ABOUT THE IYV 2001 GUIDANCE
NOTES
It was suggested that
UNV, as the focal point for the preparations for IYV 2001, issue a set
of broad Guidance Notes to help all partners preparing for and participating
in the Year, whether they be Governments, UN agencies, international and
national NGOs or community-based organisations, foundations or private
sector companies.
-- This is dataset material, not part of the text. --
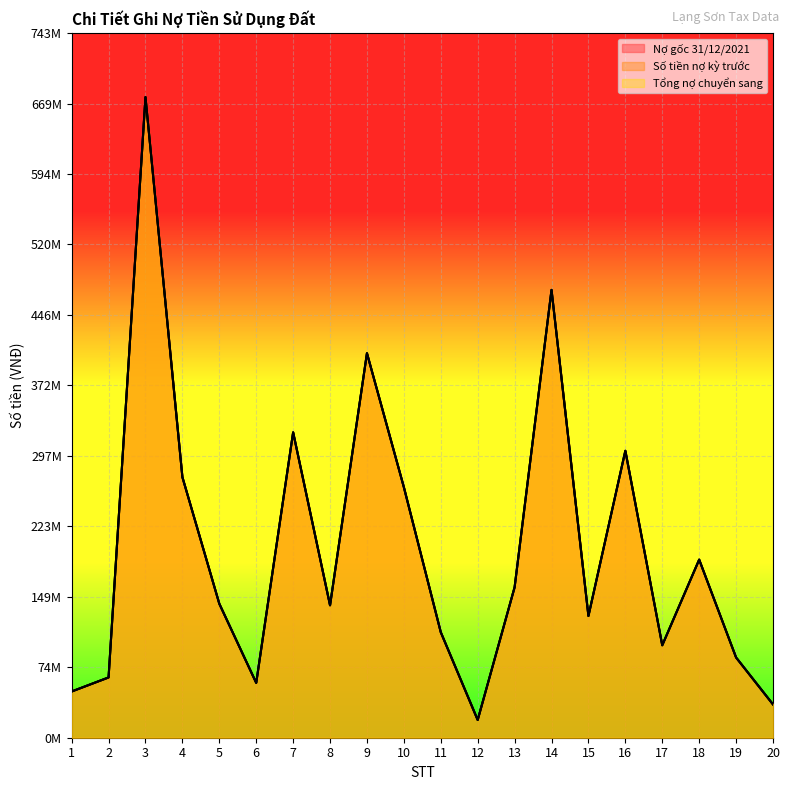

List the labels in order of Tổng nợ chuyển sang value, largest first.

3, 14, 9, 7, 16, 4, 10, 18, 13, 5, 8, 15, 11, 17, 19, 2, 6, 1, 20, 12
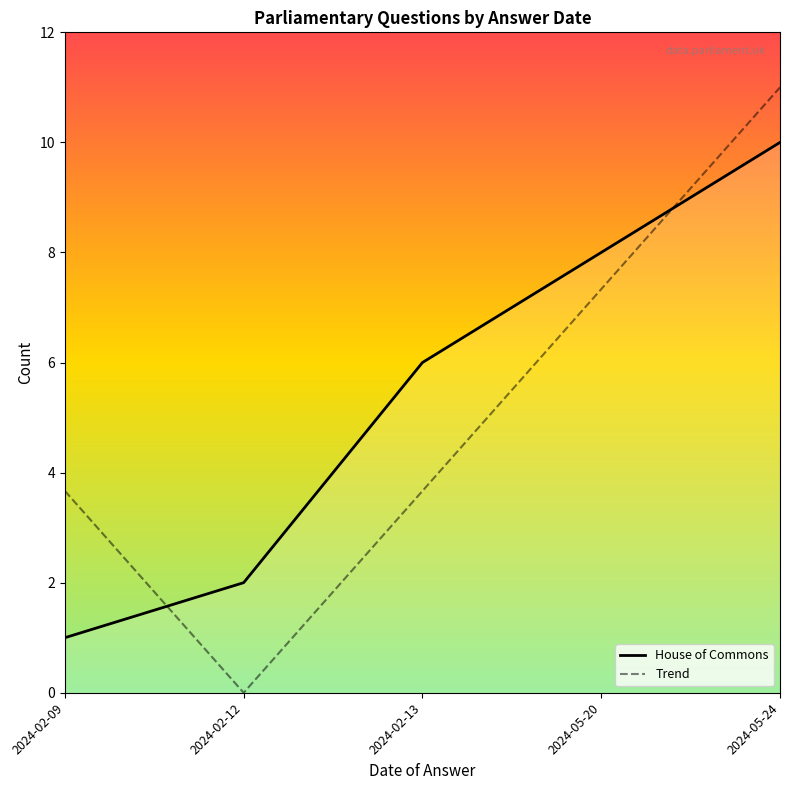

Does the chart display data point markers on the line(s)?

No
Each Guidance Note have the following in common:
-
that they are not intended to
be prescriptive: all partners have complete freedom to make use of the
note or to work up their own guidance notes, as they wish
-
that they are by no means exhaustive:
UNV as focal point for IYV 2001 will warmly welcome additions to them
-
that, desirably, every national
volunteer-based organisation, national voluntary agency and each Government
will seek to ensure maximum impact of IYV 2001 by setting in train a process
of extensive consultation in 1999 and 2000 among the memberships of community-based
and non-governmental bodies, designed to discover what they would like
to see realised in 2001 and beyond, in terms of the four aims of IYV -
enhanced recognition, facilitation, networking and promotion of volunteer
service
-
similarly, that, in partnership
with the volunteer sector, every Government would establish a national
committee or commission for IYV 2001, requesting it
(1) to assist that process
of consultation
(2) to prepare and facilitate
an energetic programme of activities locally and nationally during 2001
and
(3) to make recommendations
to the Government designed to enable realisation of the aims of IYV 2001
in the country
-
that IYV 2001 is for and about
all kinds of volunteers everywhere: it is not limited to any one category
of volunteer, whether formal or informal; ongoing or occasional; agency-based
(i.e. working side by side with employees) or all-volunteer; "domestic"
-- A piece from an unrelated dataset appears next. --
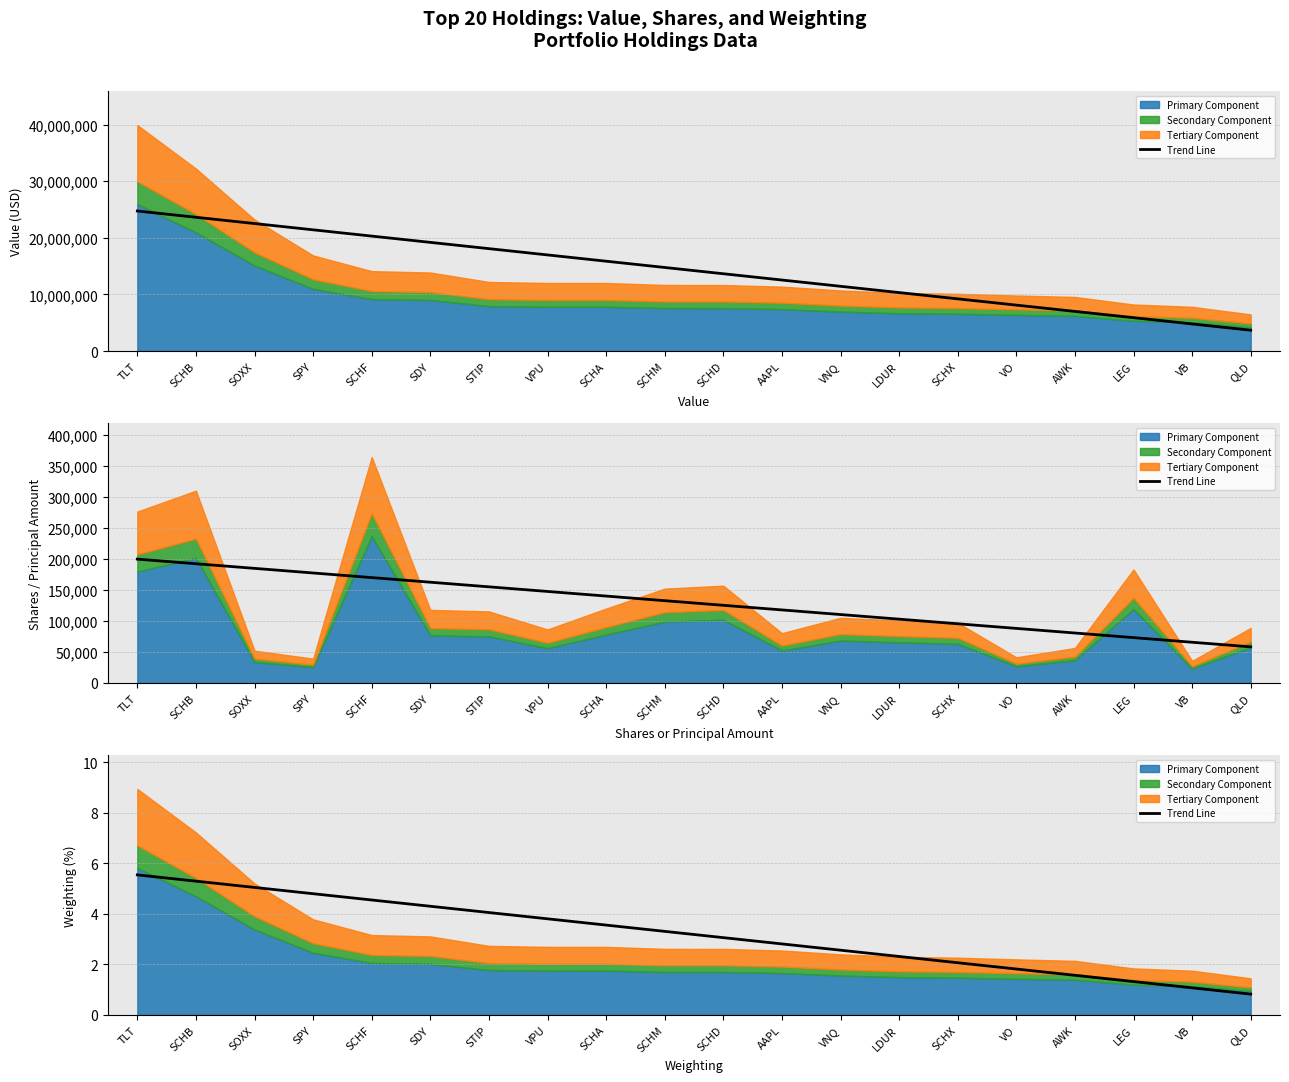

What is the difference between the second highest and minimum values?

4.5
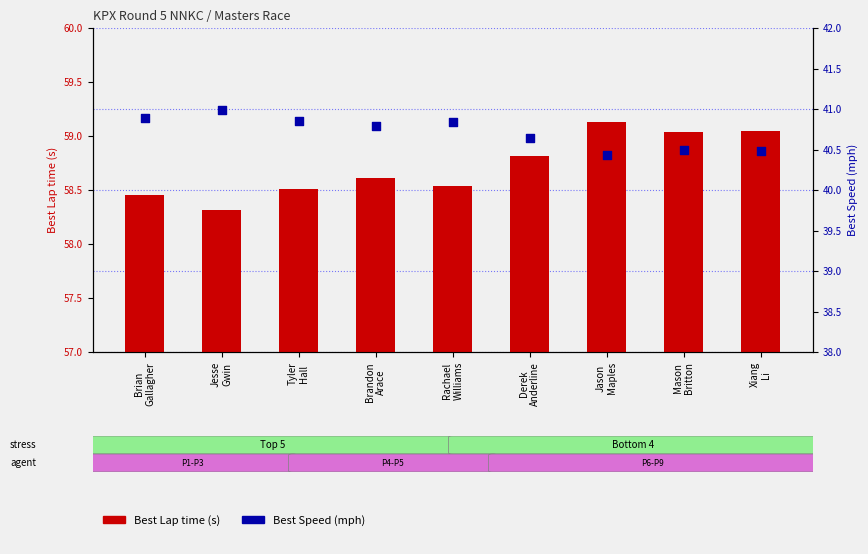

What is the total value across all series at Jason
Maples?

99.6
or international; unremunerated or modestly remunerated; based in an industrialised,
transition or developing country; and whether in direct service, advocacy
or administrative and governance (i.e. Board) positions
-
that the concept of "volunteer"
and the terminology - differ from country to country and that, while
some reflection at national level may be desirable at the outset to define
or redefine it, this should not be allowed to distract participants from
mounting an energetic programme of constructive activities which bring
together people and organisations possibly holding somewhat differing conceptions.
Many types of activity voluntarily undertaken may qualify, even if the
people doing them call themselves by different names
-
that every country, organisation
and group will not only have its own agenda, in terms of what it can contribute
to and would wish to secure from IYV 2001, but is actively encouraged to
do so - provided only that this be accompanied by a desire to co-operate
(rather than compete) locally, nationally and globally with others who
are like-minded and also wish to see the aims of the Year realised.
that IYV 2001 should above
all make volunteering visible, advancing positive and dispelling negative
images of volunteers and what they do to see the aims of the Year realised.